▶ _EXERCISE INSTRUCTIONS_:
Count each line below that has the word "upper" in it, and give only the total.

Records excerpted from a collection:
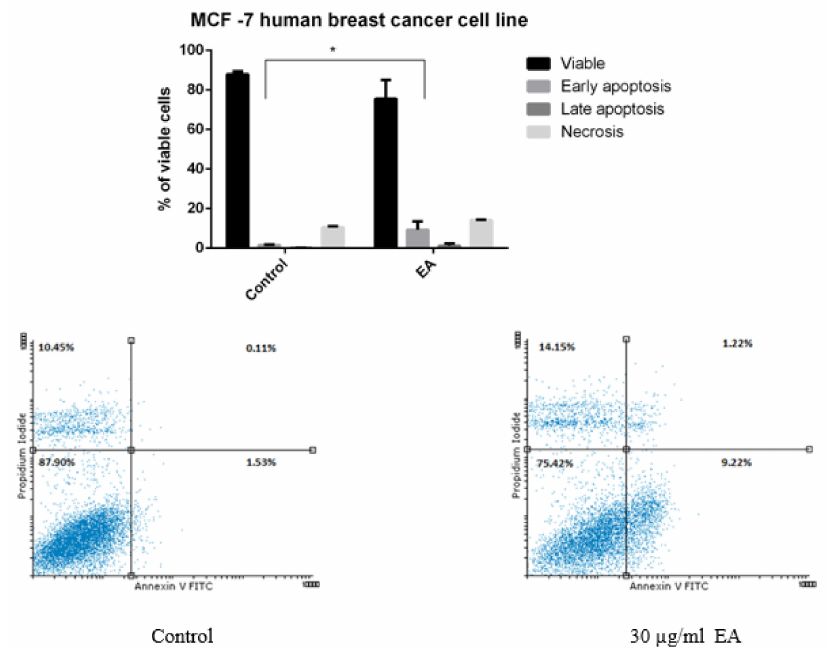
Figure 6. The evaluation of the pro-apoptotic activity of the MCF-7 human breast cancer cell line after 72 h of incubation with EA at the concentration of 30 µ g/mL (lower right quadrant: early apoptotic cells; upper right quadrant: late apoptotic cells; upper left quadrant: necrotic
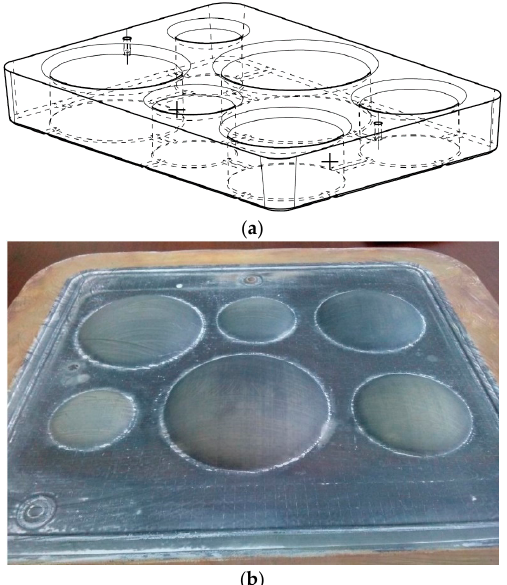
Figure 2. Multi-dome mold ( a ) and the specimen after the test ( b ).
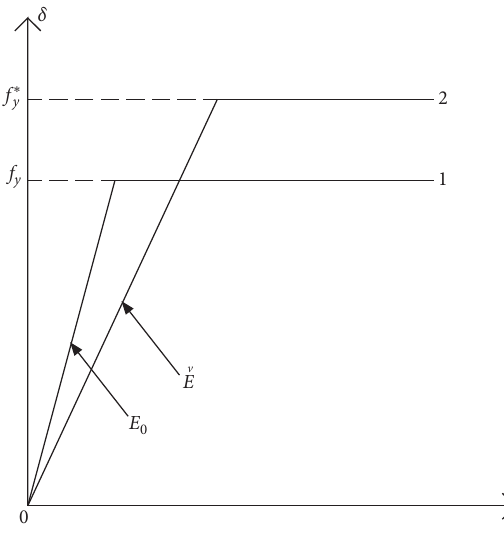
Figure 11: Stress-strain relationship of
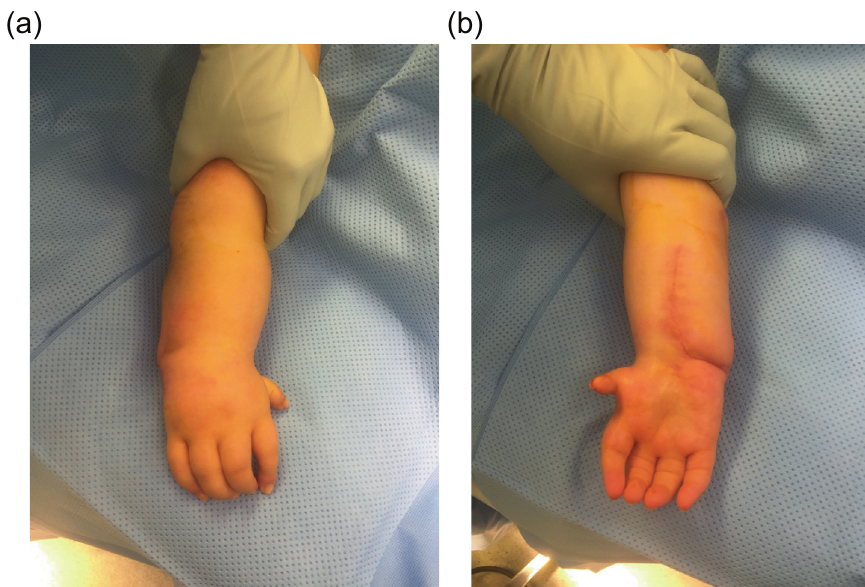
Figure 29. Final photographs, dorsal view (a), volar view (b), showing the hand after ulnarization with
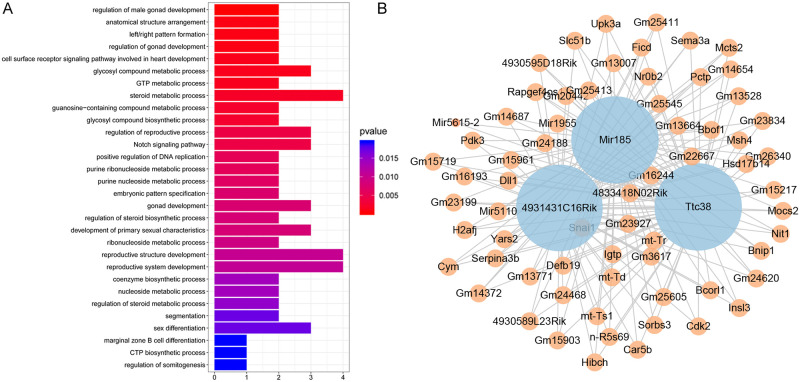
Functional enrichment analysis and the protein-protein interaction (PPI) network of eigengenes in the brown4 module.(A) The GO biological processes that involve the eigengenes in the brown4 module. (B) The PPI network of eigengenes in the brown4 module. The node size indicates the interaction degree.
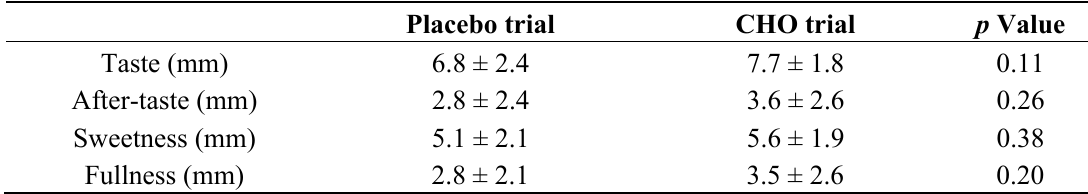
Table 2. Palatability of CHO and placebo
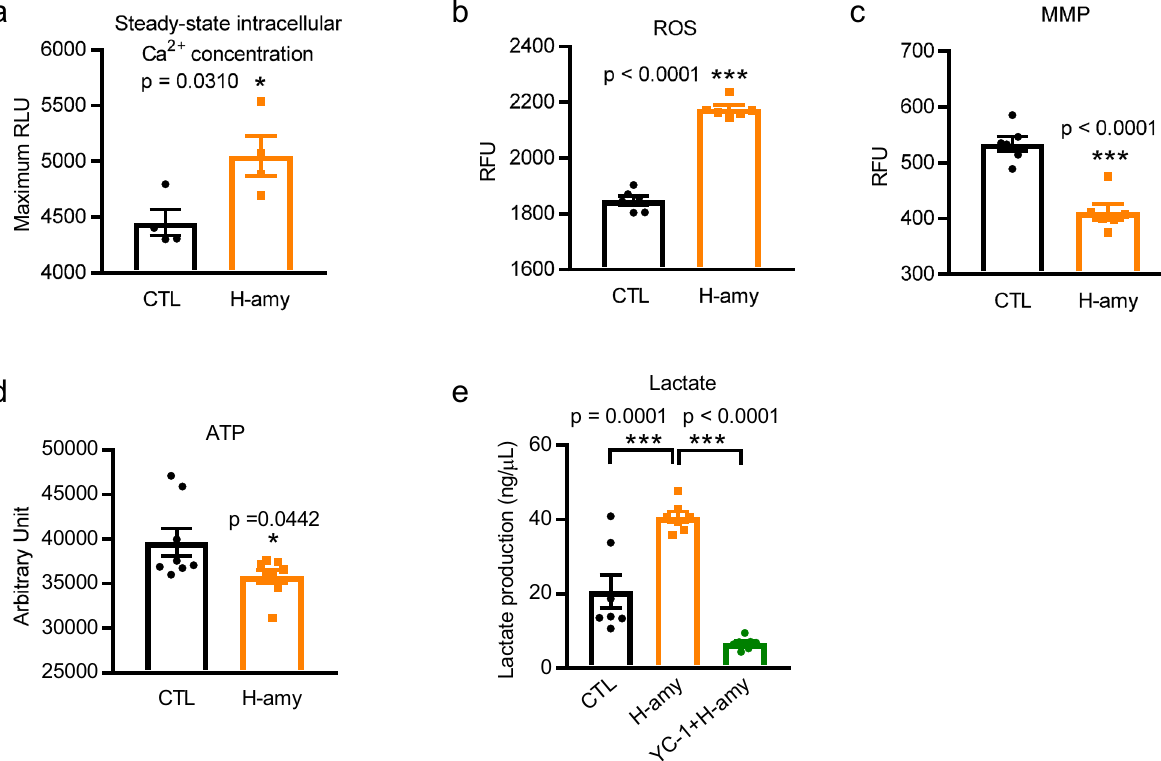
Fig. 8 Cardiac amylin accumulation induced changes in Ca 2 + level, oxidative stress, mitochondrial function and lactate production in hiPSC-CMs. a Steady-state intracellular Ca 2 + concentration was measured in hiPSC-CMs incubated with or without amylin for 2 h ( n = 4/group). b ROS production was compared in hiPSC-CMs treated as in panel ( a ) ( n = 6/group). c Mitochondrial membrane potential (MMP) ( n = 6/group) and d ATP level ( n = 8/group) were measured in hiPSC-CMs treated with amylin for 2 h. e Effect of pre-treatment with HIF1 α inhibitor YC-1 on lactate production induced by amylin ( n = 7/group). Data represent mean ± SEM. * P < 0.05; *** P < 0.001 by Student ’ s t test ( a – d ) and One-way ANOVA with Tukey ’ s post-test ( e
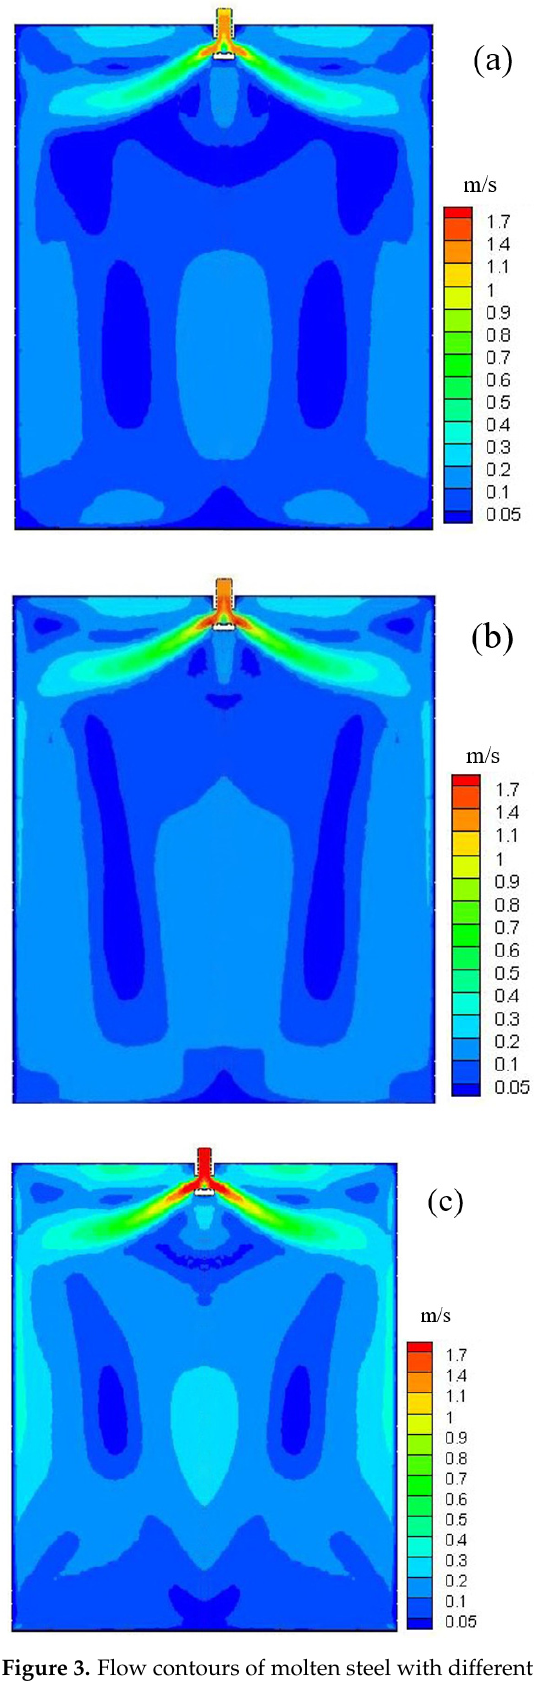
Figure 3. Flow contours of molten steel with different velocities: ( a ) 0.6 m/min; ( b ) 0.8 m/min; and ( c ) 1.0 m/min.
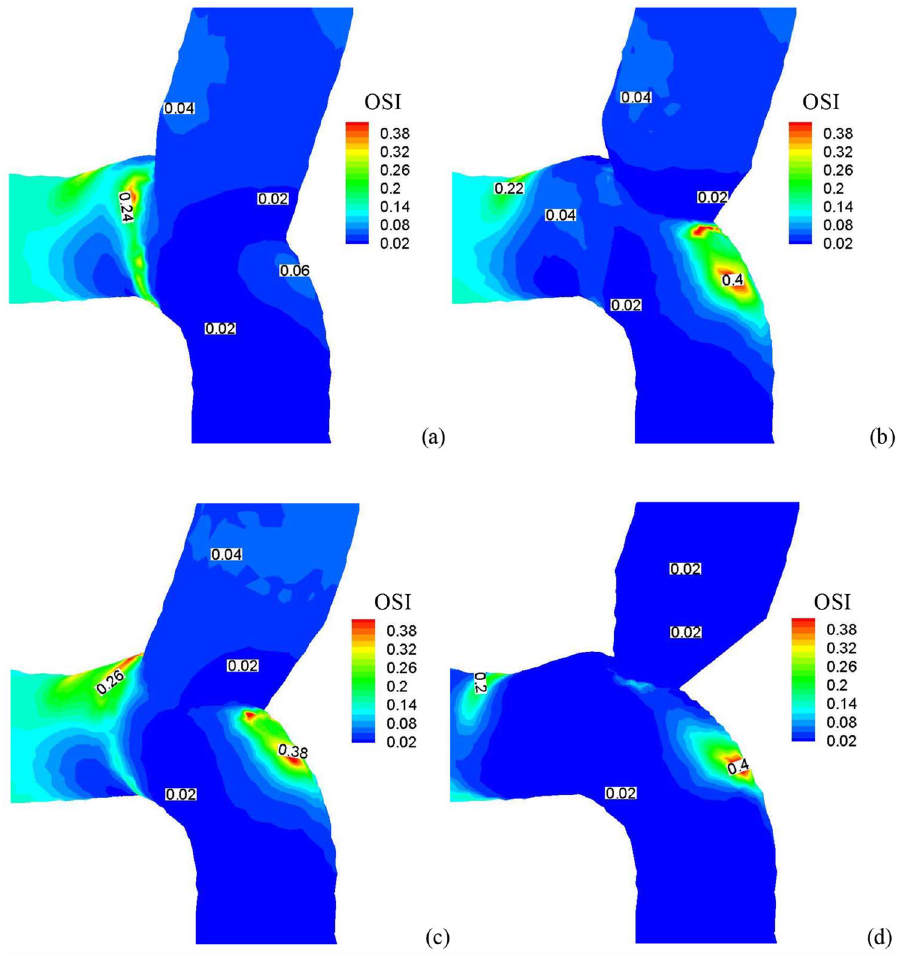
Figure 5. The distribution of OSI at the anastomosis between SVG and coronary artery in correspondence with Fig. 4.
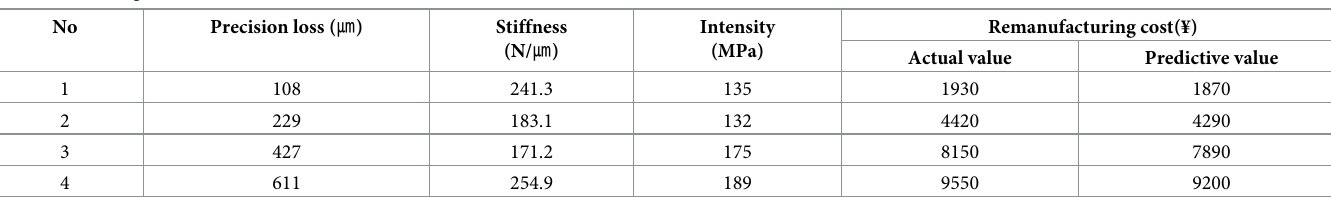
Table 3. Training effect of ANN.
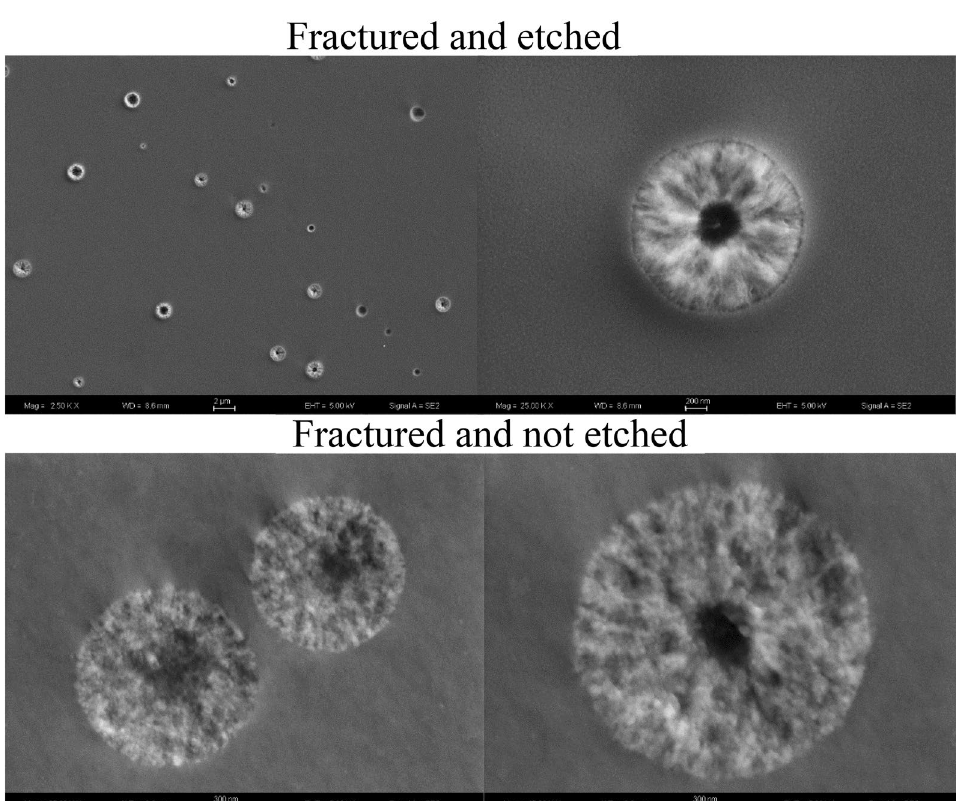
Figure 7. SEM images of the 5–8 glass sample nucleated at 780 °C for two hours. The upper two side by side images are for the fractured and etched surface. The lower two images are the fractured and not etched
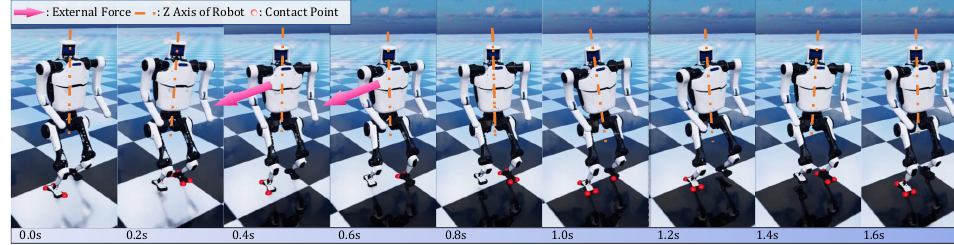
Figure 9. Snapshots of recovering from pushing force. Orange dashed lines refers to the Z axis of robot frame (Corresponding video of the snapshots can be found in Supplementary Materials).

▶ _SOLUTION_:
2